Repeat all of the records word for word, but skip any picture.

*** Record extracts Section Begins ***

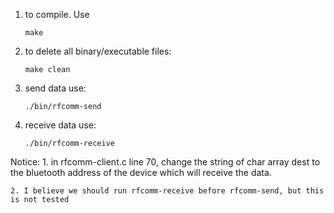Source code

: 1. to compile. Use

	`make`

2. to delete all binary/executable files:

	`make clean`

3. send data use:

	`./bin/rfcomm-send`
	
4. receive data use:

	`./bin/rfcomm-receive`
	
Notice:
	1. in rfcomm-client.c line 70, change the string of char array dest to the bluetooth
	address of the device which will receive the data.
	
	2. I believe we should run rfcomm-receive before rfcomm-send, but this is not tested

*** Record extracts Section Ends ***

▶ Answer box
Source code

: 1. to compile. Use

	`make`

2. to delete all binary/executable files:

	`make clean`

3. send data use:

	`./bin/rfcomm-send`
	
4. receive data use:

	`./bin/rfcomm-receive`
	
Notice:
	1. in rfcomm-client.c line 70, change the string of char array dest to the bluetooth
	address of the device which will receive the data.
	
	2. I believe we should run rfcomm-receive before rfcomm-send, but this is not tested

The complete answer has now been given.